И все поняли, что говорит Он о них, о фарисеях, восставших на самый дух Его учения и жизни.
И если они называли Его бесноватым, а дух Его – веельзевуловым, то Он, кажется, считал их одержимыми и думал, что они служат не Богу, а сатане.
Он говорит, что, когда злой дух выйдет из человека, он блуждает по безводным местам, ища покоя и не находя. И тогда возвращается в дом, откуда вышел. И, найдя его незанятым, выметенным и убранным, идет и берет с собой семь других духов, злейших себя, и они, вошедши, живут там, и бывает для человека того последнее хуже первого. Так будет и с этим злым родом.
И ученики поняли, что Он говорил об учителях и о народе, послушном им.

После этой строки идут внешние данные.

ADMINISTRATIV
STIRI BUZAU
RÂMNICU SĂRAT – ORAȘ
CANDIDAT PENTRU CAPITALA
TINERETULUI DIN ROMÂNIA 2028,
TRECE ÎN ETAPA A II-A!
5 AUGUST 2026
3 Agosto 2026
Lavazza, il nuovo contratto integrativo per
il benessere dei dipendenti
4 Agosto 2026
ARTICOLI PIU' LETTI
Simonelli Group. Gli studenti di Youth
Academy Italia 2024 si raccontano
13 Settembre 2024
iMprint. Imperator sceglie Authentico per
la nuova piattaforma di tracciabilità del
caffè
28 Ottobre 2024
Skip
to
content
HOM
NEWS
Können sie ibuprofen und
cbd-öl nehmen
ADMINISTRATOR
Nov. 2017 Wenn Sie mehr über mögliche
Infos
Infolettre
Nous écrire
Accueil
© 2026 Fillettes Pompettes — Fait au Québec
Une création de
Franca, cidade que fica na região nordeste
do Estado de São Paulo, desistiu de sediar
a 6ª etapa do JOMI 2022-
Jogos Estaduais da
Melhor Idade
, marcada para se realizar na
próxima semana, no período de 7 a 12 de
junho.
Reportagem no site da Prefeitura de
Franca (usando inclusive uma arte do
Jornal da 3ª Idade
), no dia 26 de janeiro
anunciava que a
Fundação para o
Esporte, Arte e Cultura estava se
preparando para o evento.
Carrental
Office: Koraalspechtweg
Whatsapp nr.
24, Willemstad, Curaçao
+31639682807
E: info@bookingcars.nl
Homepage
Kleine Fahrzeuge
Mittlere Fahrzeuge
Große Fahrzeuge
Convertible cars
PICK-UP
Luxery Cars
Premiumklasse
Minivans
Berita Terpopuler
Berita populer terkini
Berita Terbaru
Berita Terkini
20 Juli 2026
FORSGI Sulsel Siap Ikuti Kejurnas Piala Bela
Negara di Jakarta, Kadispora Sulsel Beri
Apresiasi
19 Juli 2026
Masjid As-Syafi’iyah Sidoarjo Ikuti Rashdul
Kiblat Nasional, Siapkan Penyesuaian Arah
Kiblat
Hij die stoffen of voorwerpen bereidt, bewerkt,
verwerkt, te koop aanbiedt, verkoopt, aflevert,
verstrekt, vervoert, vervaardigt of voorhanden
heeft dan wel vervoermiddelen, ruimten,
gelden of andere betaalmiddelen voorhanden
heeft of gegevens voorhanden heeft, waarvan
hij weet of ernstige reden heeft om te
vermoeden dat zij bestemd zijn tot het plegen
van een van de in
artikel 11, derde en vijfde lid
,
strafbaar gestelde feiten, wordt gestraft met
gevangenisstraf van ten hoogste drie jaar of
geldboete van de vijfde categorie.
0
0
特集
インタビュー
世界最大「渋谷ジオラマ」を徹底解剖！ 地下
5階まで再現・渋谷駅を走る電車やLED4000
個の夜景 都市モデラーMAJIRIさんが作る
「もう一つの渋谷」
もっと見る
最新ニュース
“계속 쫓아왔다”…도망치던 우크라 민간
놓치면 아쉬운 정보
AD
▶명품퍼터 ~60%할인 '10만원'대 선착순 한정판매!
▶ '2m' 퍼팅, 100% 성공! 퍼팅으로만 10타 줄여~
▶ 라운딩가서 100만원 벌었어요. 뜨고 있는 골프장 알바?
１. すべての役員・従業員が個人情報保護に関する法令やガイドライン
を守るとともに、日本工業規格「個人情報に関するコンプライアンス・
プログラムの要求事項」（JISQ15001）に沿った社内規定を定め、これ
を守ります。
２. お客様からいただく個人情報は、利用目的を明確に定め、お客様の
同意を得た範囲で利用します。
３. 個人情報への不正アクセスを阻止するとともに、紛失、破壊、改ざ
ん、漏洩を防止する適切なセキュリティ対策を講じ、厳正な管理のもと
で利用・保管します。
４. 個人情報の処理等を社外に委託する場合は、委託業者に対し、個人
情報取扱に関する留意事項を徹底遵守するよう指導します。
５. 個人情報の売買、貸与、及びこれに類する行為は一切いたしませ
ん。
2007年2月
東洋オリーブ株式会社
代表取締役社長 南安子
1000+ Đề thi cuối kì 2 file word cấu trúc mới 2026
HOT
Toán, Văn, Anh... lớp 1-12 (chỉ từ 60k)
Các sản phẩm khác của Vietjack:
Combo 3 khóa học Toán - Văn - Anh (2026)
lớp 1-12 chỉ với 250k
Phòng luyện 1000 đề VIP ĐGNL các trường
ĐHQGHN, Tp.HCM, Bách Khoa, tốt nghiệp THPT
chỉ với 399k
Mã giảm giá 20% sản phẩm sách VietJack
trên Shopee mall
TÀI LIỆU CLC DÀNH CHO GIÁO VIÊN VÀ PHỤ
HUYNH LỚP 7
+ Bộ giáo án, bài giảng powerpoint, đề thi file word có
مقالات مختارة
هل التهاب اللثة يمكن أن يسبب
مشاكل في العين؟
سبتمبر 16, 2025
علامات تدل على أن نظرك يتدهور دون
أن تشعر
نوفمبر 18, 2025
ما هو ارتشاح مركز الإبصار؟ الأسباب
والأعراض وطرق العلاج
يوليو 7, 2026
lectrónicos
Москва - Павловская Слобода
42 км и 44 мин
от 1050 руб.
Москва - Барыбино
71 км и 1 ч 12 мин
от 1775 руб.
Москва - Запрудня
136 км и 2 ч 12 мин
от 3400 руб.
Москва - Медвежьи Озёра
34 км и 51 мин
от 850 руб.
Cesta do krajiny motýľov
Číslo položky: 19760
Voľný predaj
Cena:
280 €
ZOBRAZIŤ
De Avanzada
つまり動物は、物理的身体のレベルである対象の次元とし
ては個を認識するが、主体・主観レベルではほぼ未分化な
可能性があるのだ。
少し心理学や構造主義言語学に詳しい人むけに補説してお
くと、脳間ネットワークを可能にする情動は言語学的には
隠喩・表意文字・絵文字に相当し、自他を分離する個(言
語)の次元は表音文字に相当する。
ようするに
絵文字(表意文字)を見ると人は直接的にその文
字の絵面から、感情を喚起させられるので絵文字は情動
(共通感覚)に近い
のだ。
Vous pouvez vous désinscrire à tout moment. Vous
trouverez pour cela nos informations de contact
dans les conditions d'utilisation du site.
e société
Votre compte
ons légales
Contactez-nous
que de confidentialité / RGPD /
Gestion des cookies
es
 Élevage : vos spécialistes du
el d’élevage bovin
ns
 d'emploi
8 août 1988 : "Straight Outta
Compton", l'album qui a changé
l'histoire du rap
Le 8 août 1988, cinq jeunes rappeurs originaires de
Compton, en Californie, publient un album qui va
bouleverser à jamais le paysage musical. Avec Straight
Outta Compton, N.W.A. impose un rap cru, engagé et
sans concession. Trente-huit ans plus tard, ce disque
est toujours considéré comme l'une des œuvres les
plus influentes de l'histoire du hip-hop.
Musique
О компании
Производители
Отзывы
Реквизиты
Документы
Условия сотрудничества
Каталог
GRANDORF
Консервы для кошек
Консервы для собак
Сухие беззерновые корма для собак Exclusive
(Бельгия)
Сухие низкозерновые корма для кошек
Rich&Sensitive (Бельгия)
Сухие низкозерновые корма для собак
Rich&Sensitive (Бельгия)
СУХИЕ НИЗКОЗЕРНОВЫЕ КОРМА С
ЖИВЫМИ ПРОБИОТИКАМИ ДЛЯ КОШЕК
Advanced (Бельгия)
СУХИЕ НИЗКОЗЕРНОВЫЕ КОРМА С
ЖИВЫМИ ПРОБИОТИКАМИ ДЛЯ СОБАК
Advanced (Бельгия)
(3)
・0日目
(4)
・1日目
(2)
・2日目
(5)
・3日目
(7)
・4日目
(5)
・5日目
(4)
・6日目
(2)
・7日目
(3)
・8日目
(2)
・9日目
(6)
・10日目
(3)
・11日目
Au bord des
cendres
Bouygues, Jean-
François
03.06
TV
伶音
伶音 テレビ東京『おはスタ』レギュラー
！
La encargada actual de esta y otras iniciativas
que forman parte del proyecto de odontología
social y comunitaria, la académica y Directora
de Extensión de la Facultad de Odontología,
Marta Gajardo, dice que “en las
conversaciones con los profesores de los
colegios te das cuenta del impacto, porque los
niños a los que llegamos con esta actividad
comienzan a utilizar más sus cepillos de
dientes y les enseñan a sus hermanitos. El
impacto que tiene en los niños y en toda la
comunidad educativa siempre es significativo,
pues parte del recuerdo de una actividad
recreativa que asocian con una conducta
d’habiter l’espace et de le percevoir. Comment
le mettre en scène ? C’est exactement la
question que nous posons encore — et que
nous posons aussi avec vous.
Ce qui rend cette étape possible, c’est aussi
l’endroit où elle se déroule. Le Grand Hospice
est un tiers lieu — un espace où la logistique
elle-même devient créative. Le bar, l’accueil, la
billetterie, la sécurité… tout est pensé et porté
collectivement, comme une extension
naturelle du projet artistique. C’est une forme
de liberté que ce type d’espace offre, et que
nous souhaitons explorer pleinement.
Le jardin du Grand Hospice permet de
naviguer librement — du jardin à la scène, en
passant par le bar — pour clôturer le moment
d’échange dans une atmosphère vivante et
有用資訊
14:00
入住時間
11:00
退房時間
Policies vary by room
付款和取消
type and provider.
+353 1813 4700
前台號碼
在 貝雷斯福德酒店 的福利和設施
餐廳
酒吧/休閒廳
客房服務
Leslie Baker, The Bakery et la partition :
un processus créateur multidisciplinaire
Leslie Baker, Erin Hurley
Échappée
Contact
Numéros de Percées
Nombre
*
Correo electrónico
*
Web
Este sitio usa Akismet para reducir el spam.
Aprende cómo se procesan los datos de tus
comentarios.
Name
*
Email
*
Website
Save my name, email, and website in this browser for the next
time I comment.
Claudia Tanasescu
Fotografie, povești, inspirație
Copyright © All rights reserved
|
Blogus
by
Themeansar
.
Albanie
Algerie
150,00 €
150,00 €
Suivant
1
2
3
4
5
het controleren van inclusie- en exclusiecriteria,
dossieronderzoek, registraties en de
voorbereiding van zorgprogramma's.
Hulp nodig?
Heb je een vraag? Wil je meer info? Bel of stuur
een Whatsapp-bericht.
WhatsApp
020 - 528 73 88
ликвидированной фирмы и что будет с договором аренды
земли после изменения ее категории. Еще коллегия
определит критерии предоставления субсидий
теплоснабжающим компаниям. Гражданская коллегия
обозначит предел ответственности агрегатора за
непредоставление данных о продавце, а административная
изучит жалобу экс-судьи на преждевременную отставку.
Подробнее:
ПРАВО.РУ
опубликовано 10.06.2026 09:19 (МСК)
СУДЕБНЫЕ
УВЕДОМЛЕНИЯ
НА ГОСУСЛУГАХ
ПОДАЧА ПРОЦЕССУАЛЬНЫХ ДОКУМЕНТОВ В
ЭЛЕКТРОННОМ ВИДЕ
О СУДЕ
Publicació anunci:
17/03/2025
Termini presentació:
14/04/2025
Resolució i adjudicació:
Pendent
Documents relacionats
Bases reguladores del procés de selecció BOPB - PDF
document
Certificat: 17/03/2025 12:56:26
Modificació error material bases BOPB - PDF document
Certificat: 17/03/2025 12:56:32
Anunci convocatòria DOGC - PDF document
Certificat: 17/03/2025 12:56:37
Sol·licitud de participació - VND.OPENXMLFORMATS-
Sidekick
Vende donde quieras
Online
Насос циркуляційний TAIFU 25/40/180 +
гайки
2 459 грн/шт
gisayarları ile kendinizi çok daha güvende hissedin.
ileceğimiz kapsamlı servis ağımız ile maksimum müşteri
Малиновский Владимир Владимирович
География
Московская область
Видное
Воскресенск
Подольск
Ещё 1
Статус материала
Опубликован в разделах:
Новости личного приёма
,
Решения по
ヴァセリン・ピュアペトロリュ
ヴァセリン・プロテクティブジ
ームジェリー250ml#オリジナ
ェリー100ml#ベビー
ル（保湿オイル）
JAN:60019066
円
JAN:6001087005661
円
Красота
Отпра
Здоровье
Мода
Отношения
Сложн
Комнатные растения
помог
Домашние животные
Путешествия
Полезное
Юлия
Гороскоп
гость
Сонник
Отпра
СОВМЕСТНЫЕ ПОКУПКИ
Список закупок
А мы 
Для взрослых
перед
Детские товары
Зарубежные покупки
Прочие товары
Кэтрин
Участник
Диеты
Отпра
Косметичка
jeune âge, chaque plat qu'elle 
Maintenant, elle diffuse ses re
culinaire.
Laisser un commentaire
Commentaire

Это от них отошел дух нечистый, когда Он, Учитель, подошел к ним, со святыней своего Святаго Духа. Но они не восхотели Его принять. И вот вернулся к ним сатана с семью злейшими, возбуждая их к ненависти и хуле.
И теперь борьба неизбежна. И борьба эта не на жизнь, а на смерть. И кто-то должен погибнуть. Кто истинный Бог? Их ли Бог, обряда и Закона, старый Бог, не требующий разрушения их мирного, теплого и уютного царствия плоти, или Его Бог, ради Которого должен человек отречься от всего, что он имеет, и от самой жизни своей.
Если один – Бог, то другой – сатана. И если один восторжествует – то другой должен рассыпаться в прах.
Учитель как будто даже не хочет говорить для фарисеев и тех, кто с ними.
Он говорит о них словами пророка – «огрубело сердце людей сих, и ушами еле слышат, и глаза свои сомкнули, да не увидят глазами, и не услышат ушами, и не уразумеют сердцем, и да не обратятся, чтобы Я исцелил их».